> [Texte de l'exercice]:
Art & Culture
Jihan K, mémoire vive de la Libye avec My Father and Qaddafi
03/09/2025 - 11:10
Jihane Bougrine
Dans My Father and Qaddafi, la cinéaste transforme une quête intime en fresque politique. Un documentaire puissant en hors compétition à la Mostra , où archives familiales et Histoire libyenne s’entrelacent pour raconter la disparition d’un père et l’identité d’un pays.
Il arrive que le cinéma documentaire dépasse le simple témoignage pour devenir un travail de mémoire, une tentative de réconciliation avec l’Histoire. C’est exactement ce que propose Jihan K avec My Father and Qaddafi, présenté à Venise. Un film à la fois intime et universel, qui éclaire les zones d’ombre d’un pays et d’une famille, dans un geste à la fois digne et bouleversant.
Le point de départ est une absence. Jihan K n’avait que quelques années quand son père, Mansur Rashid Kikhia, a disparu. Avocat spécialisé en droits humains, ancien ministre des Affaires étrangères et ambassadeur de la Libye à l’ONU, il avait quitté le régime de Mouammar Kadhafi pour devenir l’un de ses opposants les plus crédibles. Beaucoup le voyaient comme un possible successeur, un homme capable d’incarner une alternative. Mais en 1993, alors qu’il séjournait dans un hôtel en Égypte, il s’est volatilisé. Sa femme, Baha Al Omary, mènera une quête de vérité de dix-neuf années avant qu’on ne retrouve son corps dans un congélateur, à deux pas du palais du dictateur.

> [Extrait du jeu]:

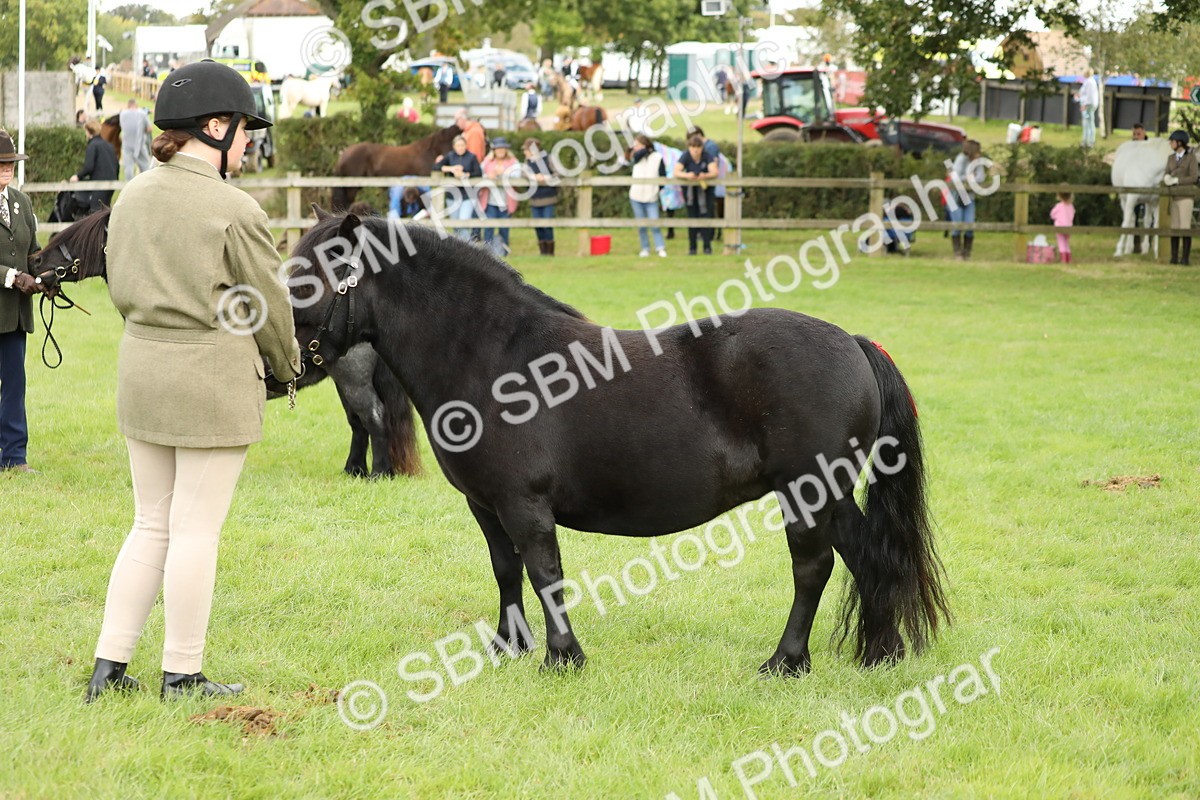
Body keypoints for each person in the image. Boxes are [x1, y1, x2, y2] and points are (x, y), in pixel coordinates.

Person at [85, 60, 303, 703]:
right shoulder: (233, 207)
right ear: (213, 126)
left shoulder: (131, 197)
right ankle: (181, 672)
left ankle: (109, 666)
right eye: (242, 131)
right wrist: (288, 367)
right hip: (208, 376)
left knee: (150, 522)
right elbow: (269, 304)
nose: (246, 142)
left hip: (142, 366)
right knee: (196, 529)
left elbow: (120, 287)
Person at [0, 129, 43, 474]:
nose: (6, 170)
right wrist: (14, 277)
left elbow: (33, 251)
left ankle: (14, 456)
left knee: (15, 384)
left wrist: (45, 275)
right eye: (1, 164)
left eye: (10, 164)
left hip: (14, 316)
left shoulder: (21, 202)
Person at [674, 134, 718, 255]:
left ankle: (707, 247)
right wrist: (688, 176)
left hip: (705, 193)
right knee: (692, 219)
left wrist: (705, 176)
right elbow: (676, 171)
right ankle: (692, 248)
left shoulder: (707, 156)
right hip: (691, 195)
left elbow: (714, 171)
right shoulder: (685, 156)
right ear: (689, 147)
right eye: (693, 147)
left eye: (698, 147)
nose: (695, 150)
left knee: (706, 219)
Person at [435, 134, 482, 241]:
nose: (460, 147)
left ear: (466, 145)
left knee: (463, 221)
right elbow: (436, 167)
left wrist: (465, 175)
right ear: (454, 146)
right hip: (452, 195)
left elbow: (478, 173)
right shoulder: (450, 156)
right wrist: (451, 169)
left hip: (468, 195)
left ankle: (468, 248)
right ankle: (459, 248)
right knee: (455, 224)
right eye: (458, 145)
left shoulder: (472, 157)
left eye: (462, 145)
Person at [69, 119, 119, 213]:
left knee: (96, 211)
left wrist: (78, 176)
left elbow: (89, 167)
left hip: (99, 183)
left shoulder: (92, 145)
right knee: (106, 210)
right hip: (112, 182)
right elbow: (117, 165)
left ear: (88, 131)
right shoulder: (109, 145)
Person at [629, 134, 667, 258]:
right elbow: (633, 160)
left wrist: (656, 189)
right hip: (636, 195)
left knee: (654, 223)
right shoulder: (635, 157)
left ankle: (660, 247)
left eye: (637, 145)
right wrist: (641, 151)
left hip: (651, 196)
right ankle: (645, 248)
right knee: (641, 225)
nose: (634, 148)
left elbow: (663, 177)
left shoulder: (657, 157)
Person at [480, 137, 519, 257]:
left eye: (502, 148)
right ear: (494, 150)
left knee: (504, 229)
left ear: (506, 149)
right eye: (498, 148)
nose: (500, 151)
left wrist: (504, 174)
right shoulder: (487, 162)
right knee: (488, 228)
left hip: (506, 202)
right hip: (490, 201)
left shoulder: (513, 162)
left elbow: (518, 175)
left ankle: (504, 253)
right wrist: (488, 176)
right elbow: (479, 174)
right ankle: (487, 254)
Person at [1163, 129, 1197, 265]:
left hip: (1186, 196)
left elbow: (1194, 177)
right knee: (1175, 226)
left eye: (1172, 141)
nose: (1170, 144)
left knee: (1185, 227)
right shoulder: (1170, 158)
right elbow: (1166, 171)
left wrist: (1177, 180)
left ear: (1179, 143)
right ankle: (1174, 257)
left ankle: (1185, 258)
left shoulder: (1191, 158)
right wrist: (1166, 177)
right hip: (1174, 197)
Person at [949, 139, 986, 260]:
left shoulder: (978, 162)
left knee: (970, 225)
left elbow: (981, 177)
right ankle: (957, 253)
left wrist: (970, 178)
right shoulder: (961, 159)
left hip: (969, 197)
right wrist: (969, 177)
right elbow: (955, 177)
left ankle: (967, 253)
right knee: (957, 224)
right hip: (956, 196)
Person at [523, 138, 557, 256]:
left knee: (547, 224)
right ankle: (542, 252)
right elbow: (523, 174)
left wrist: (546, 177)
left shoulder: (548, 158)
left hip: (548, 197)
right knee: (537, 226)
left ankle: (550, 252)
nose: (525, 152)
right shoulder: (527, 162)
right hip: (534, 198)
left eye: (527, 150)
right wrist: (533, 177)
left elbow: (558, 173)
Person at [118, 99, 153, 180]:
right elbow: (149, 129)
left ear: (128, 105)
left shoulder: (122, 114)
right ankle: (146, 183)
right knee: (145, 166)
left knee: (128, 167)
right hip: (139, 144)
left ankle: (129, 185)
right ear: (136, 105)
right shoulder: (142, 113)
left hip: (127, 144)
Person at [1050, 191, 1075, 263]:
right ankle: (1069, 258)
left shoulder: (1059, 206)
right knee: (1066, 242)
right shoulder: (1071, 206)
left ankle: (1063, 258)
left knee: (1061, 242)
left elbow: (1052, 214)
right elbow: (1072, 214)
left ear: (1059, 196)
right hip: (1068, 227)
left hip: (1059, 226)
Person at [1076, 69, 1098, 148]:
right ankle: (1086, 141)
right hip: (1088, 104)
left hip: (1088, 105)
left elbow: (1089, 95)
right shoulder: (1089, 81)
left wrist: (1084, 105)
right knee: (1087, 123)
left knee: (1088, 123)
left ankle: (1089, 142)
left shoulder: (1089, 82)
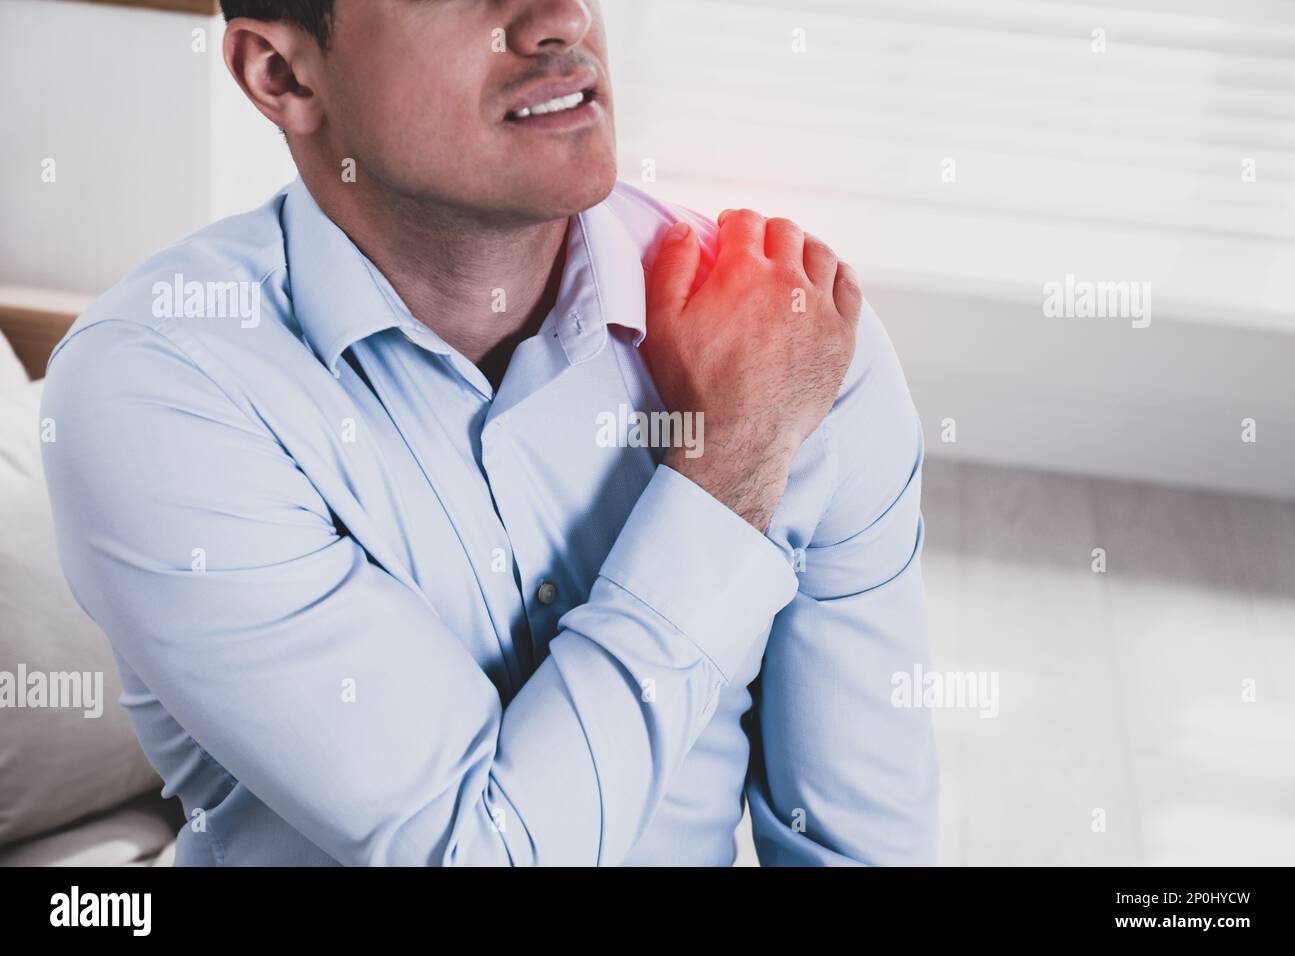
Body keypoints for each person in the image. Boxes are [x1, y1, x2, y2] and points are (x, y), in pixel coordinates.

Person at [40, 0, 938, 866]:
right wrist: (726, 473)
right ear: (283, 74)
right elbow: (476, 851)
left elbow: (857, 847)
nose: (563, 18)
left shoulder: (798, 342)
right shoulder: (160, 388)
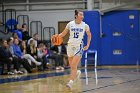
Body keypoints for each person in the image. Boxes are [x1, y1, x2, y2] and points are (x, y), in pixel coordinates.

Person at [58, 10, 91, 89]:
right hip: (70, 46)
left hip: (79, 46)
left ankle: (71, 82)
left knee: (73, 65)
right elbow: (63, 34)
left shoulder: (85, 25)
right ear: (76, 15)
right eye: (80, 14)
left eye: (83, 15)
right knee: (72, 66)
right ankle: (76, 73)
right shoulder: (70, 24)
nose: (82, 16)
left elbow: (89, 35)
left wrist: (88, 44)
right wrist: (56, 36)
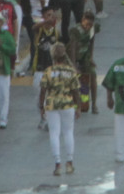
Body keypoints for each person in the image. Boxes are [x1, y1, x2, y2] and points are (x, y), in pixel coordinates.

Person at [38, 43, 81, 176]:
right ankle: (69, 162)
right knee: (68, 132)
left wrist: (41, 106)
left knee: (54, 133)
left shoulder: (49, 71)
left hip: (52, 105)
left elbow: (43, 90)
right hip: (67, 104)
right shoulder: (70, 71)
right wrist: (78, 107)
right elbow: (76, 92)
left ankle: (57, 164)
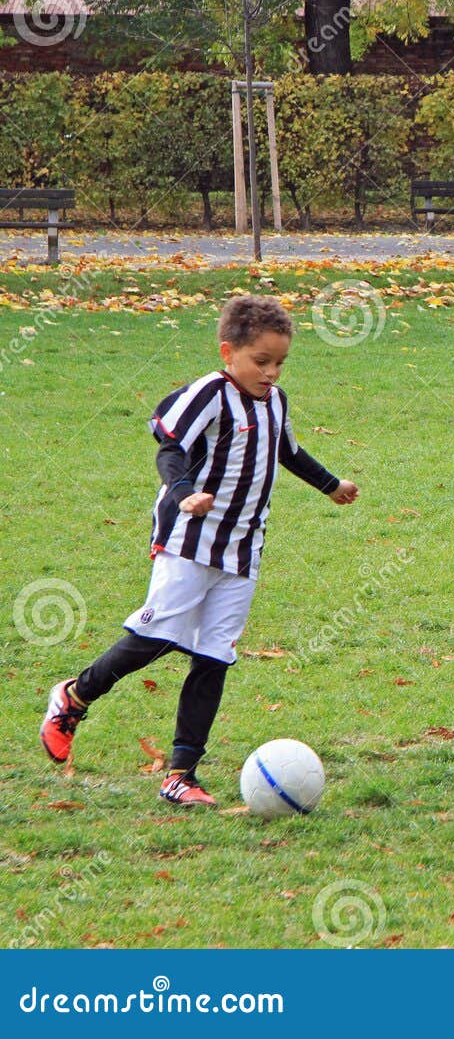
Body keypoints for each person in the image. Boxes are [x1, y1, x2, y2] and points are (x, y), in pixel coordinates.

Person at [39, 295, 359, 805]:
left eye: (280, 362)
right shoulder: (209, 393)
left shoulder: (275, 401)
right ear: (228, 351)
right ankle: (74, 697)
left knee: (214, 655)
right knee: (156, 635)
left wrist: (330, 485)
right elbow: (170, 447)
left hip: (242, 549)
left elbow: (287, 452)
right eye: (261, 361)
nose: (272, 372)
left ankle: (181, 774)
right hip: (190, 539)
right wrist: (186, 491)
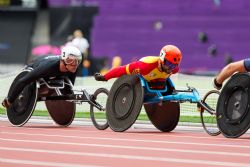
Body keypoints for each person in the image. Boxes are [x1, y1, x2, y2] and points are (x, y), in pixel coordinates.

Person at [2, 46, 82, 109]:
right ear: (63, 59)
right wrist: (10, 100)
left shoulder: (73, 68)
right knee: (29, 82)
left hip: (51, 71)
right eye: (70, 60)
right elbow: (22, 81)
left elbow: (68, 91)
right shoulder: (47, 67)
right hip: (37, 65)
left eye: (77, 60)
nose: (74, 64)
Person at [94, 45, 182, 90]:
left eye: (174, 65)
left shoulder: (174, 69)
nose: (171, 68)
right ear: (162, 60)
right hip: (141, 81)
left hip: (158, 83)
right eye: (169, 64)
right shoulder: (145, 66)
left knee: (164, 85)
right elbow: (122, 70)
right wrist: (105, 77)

> [Travail à faire]:
(A) Traduisez en anglais cette phrase du texte de l'exercice : « Beaucoup le voyaient comme un possible successeur, un homme capable d'incarner une alternative. »
(B) Dans le texte de l'exercice, relevez toutes les fonctions attribuées à Mansur Rashid Kikhia dans la phrase qui commence par « Avocat spécialisé ».

> [Corrigé]:
(A) Many saw him as a possible successor, a man capable of embodying an alternative.

(B)
- avocat spécialisé en droits humains
- ancien ministre des Affaires étrangères
- ambassadeur de la Libye à l'ONU